THE TASK >>
Copy everything from the line containing "Reading left to" down to the line containing "True or false: 장영석", swapping "Burglary" for "Break-in" and leaving the rest unchanged.
◇ ◇ ◇ ◇ ◇ ◇ ◇
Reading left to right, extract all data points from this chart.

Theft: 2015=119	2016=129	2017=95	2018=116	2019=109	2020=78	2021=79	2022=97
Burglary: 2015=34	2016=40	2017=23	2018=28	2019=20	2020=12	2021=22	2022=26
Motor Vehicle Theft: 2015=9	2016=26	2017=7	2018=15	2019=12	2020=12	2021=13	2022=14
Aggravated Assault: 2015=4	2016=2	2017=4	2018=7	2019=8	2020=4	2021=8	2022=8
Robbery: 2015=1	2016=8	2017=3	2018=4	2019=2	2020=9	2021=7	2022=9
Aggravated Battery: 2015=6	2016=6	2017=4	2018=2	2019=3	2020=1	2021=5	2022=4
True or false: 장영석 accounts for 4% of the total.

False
◇ ◇ ◇ ◇ ◇ ◇ ◇
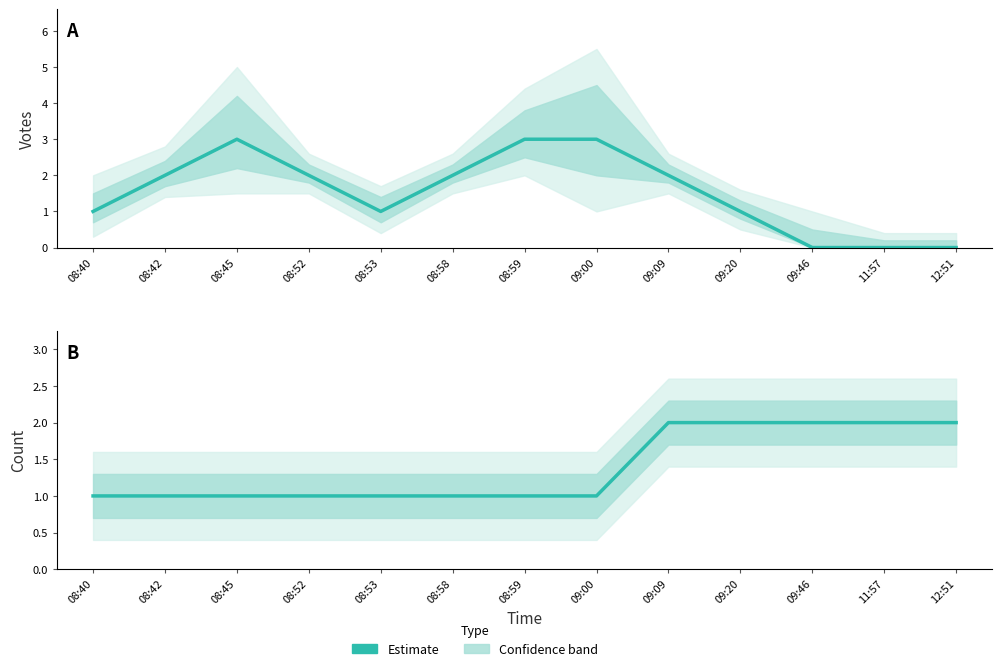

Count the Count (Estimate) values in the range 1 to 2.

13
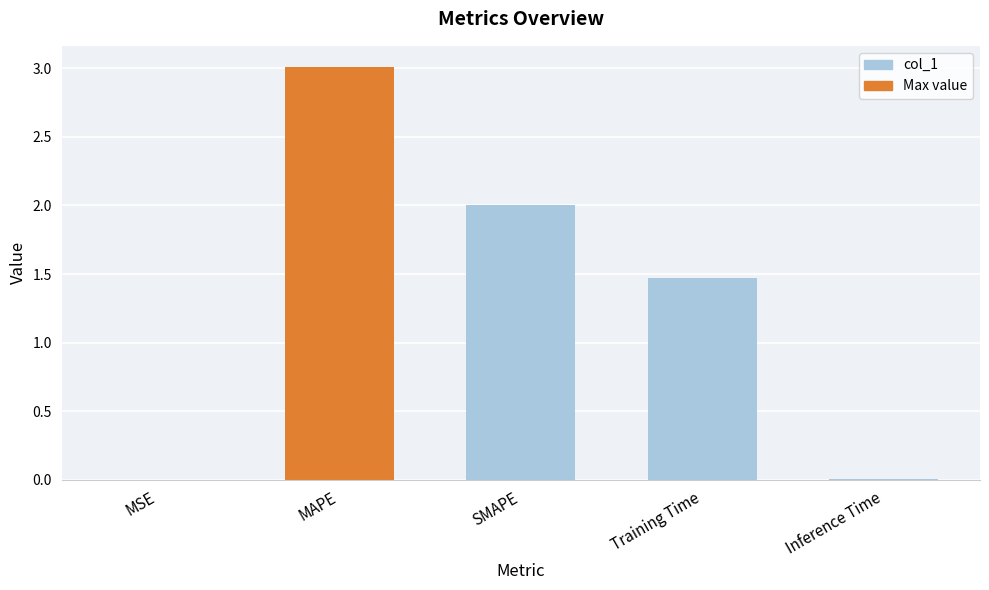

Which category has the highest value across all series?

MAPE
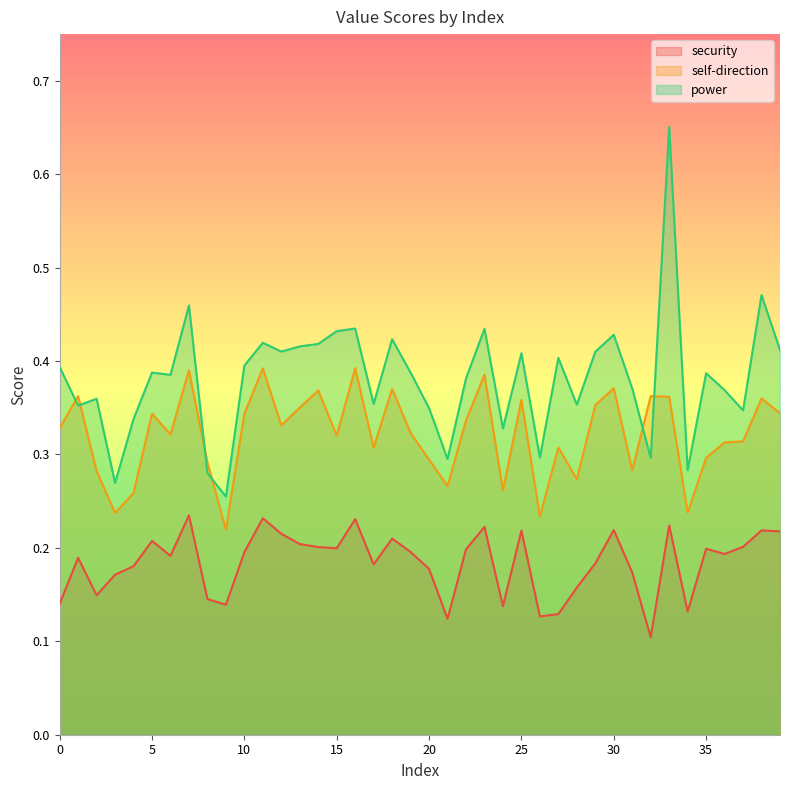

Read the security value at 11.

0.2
◇ ◇ ◇ ◇ ◇ ◇ ◇
OUTPUT FOR THIS TASK >>
Reading left to right, extract all data points from this chart.

Theft: 2015=119	2016=129	2017=95	2018=116	2019=109	2020=78	2021=79	2022=97
Break-in: 2015=34	2016=40	2017=23	2018=28	2019=20	2020=12	2021=22	2022=26
Motor Vehicle Theft: 2015=9	2016=26	2017=7	2018=15	2019=12	2020=12	2021=13	2022=14
Aggravated Assault: 2015=4	2016=2	2017=4	2018=7	2019=8	2020=4	2021=8	2022=8
Robbery: 2015=1	2016=8	2017=3	2018=4	2019=2	2020=9	2021=7	2022=9
Aggravated Battery: 2015=6	2016=6	2017=4	2018=2	2019=3	2020=1	2021=5	2022=4
True or false: 장영석 accounts for 4% of the total.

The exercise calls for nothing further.